** DOCUMENT PASSAGE follows **

Lecture

Failed Statebuilding versus Peace Formation?

Oliver Richmond (The University of Manchester)

May 3, 2013, 11h00

Keynes Room, Faculty of Economics | University of Coimbra

Abstract

This discussion outlines the often-countervailing forces and norms of state formation, statebuilding, and peacebuilding according to their associated theoretical approaches. It introduces a new concept of ‘peace formation’, which counterbalances a reliance on internal violent or externalised institutions' agency, reform and conditionality. Without incorporating a better understanding of the multiple and often critical agencies involved in peace formation, the states emerging from statebuilding will remain as they are- failed by design. This is because they are founded on externalised systems, legitimacy and norms rather than a contextual, critical, and emancipatory epistemology of peace. Engaging with the processes of peace formation may aid international actors in gaining a better understanding of the roots of a conflict, how local actors may be assisted, how violence and power-seeking may be ended or managed, and how local legitimacy may emerge.

** End of DOCUMENT PASSAGE **

_GOAL OF THE EXERCISE_
What new concept does the lecture announcement's abstract introduce? These lines come from a separate source.

** RECORD SET follows **

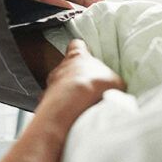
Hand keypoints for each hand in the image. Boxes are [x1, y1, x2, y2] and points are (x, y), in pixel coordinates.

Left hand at [1, 40, 122, 161]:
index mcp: (78, 56)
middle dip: (76, 77)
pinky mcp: (46, 100)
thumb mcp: (114, 81)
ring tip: (82, 105)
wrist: (74, 102)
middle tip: (88, 88)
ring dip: (68, 94)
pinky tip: (73, 116)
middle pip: (67, 67)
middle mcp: (61, 66)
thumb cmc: (95, 85)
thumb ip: (112, 82)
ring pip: (59, 86)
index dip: (81, 50)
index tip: (86, 54)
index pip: (76, 45)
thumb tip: (115, 89)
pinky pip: (55, 103)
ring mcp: (51, 83)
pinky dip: (63, 108)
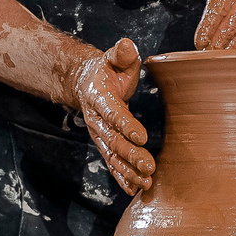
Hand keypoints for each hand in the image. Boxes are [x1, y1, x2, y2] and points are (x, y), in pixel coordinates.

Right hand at [73, 39, 152, 194]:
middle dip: (130, 154)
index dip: (125, 125)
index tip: (142, 137)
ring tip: (146, 182)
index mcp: (98, 96)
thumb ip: (121, 54)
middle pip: (112, 139)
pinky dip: (122, 177)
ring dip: (128, 170)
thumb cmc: (108, 70)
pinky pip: (112, 163)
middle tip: (149, 166)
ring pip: (112, 155)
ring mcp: (99, 134)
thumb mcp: (114, 58)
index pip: (112, 112)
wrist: (86, 83)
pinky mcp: (104, 144)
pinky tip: (134, 189)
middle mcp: (96, 119)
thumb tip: (128, 45)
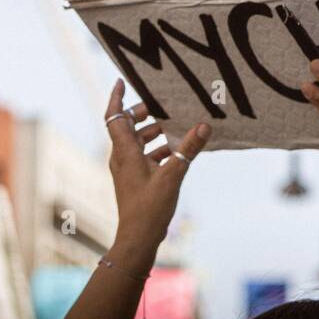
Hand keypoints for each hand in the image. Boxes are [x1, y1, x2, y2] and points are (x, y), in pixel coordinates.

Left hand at [104, 79, 209, 269]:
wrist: (138, 238)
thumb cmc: (150, 208)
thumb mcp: (173, 175)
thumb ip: (188, 148)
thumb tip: (204, 125)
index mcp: (124, 152)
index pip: (115, 116)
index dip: (117, 97)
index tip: (122, 81)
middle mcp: (122, 157)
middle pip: (127, 126)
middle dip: (143, 113)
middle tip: (162, 104)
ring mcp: (127, 169)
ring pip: (137, 142)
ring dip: (153, 132)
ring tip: (175, 125)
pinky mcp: (136, 180)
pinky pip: (144, 156)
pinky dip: (158, 149)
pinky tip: (177, 150)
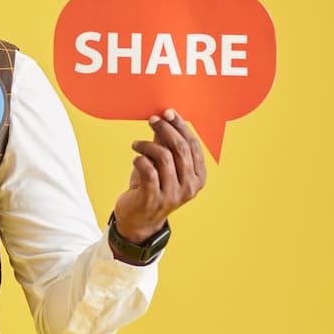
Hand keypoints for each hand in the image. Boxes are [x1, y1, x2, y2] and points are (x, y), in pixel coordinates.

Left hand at [112, 109, 206, 243]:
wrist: (139, 220)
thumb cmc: (152, 188)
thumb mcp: (162, 165)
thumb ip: (166, 144)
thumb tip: (164, 118)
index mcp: (198, 177)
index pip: (193, 145)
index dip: (180, 126)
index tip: (167, 112)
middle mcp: (189, 187)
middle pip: (180, 149)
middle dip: (165, 129)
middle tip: (152, 119)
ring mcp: (173, 195)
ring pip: (164, 158)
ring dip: (147, 145)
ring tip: (136, 144)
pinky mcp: (154, 199)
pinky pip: (148, 170)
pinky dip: (140, 160)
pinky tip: (135, 158)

** End of RECORD SET **

_RESULT OF THIS TASK_
The concept of "peace formation."